Goal Zero Yeti 400 Solar Generator [REVIEW]

Before I get started with this review, the first thing I have to tell you is that the name of this product is a little bit deceiving because Goal Zero Yeti 400 Solar Generator is not actually a generator, it is more of a power bank for your home! But it can be charged by connecting it to a wall outlet, a car charger or a compatible solar panel and it can be used to run a variety of small household appliances or digital devices when there is no other electricity available.

Now the Yeti 400 is NOT cheap, and it is kind of irritating that you only get the AC charger when you buy it (you have to buy the car charger or solar panels as extras). And although the description calls this a portable power pack, because of the size and weight I wouldn’t want to try carry it on a long distance hike unless it was ALL I was carrying! But it is the perfect size to fit in an RV, your car boot or a small trailer without too much rearranging.

The main reason I got the Yeti 400 is because we live in a kind of remote area and whenever there is a big storm our power gets knocked out, sometimes for a couple of days at a time. We also love our outdoor adventures and going off grid, but we never want to be completely out of touch in case there is an emergency. Plus, I have a MASSIVE digital library and taking my tablet on a camping trip is a WHOLE lot easier than carting all my books!

As with anything that you get, I would suggest doing a thorough test run of the Yeti 400 when you first get it. Check that any appliances or devices you want to run with it will work, and how long each will run for if it is the only thing you’re running. Then check how well the charge lasts when you charge or run ALL the devices you plan to use it for. Lastly test how well it charges, and how long it takes to get fully charged again.

This is especially important if you plan to use the car charger or the solar panels on a regular basis because what the manufacturers say is standard and what you actually experience is normally very different.
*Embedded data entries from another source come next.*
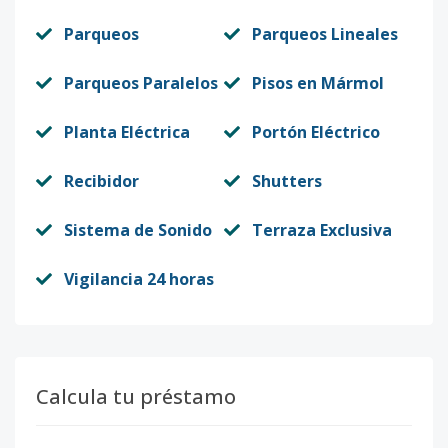
Parqueos
Parqueos Lineales
Parqueos Paralelos
Pisos en Mármol
Planta Eléctrica
Portón Eléctrico
Recibidor
Shutters
Sistema de Sonido
Terraza Exclusiva
Vigilancia 24 horas
Calcula tu préstamo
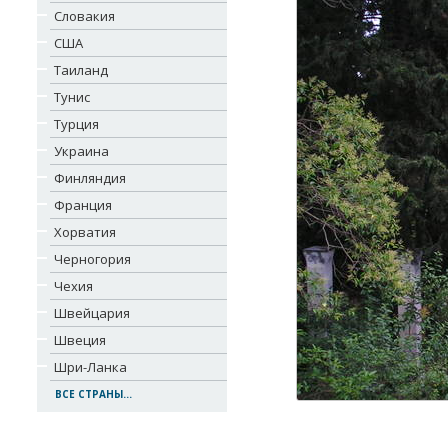
Словакия
США
Таиланд
Тунис
Турция
Украина
Финляндия
Франция
Хорватия
Черногория
Чехия
Швейцария
Швеция
Шри-Ланка
ВСЕ СТРАНЫ...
Plus if you’re not an electrician or hardware savvy then it is a lot easier to actually see what something is capable of than try to figure out the complicated formulas of power capacity and power draw over an hour or more!

So far, I am quite happy with my purchase. We recently had a 2 day blackout and I kept my phone and tablet running the entire time, although I wouldn’t suggest playing games for hours! I don’t quite get the full 5 charges promised when I use the Yeti 400 for my laptop (normally about 3) but that might be because I leave the laptop on while I’m charging it. The nice thing is that you can create a daisy chain with multiple Yeti 400’s which gives you a longer run time.

Goal Zero does have a bigger power pack (Yeti 1250) and a smaller one (Yeti 150). I am actually considering buying the Yeti 150 to use when we go on short hiking trips as well as another Yeti 400 for here at home. It is best if you keep them plugged in when you’re not using them, which kind of defeats the point of an emergency generator. But you should be okay if you give them a recharge every month or so. Don’t take my word for it though – I haven’t tested the theory!

Now my next step is to find a solar generator or power pack that is powerful enough to keep my refrigerator and freezer running for at least 24 hours – and that isn’t the size of a small car! I read one review where the user said they were using 3 Yeti 400’s to run everything in their RV (charged via solar) and that they hadn’t used a power outlet in 2 weeks, so maybe I’ll just invest in a few more of these with compatible large capacity solar panels!

We’ll see how we feel about that in a few months though!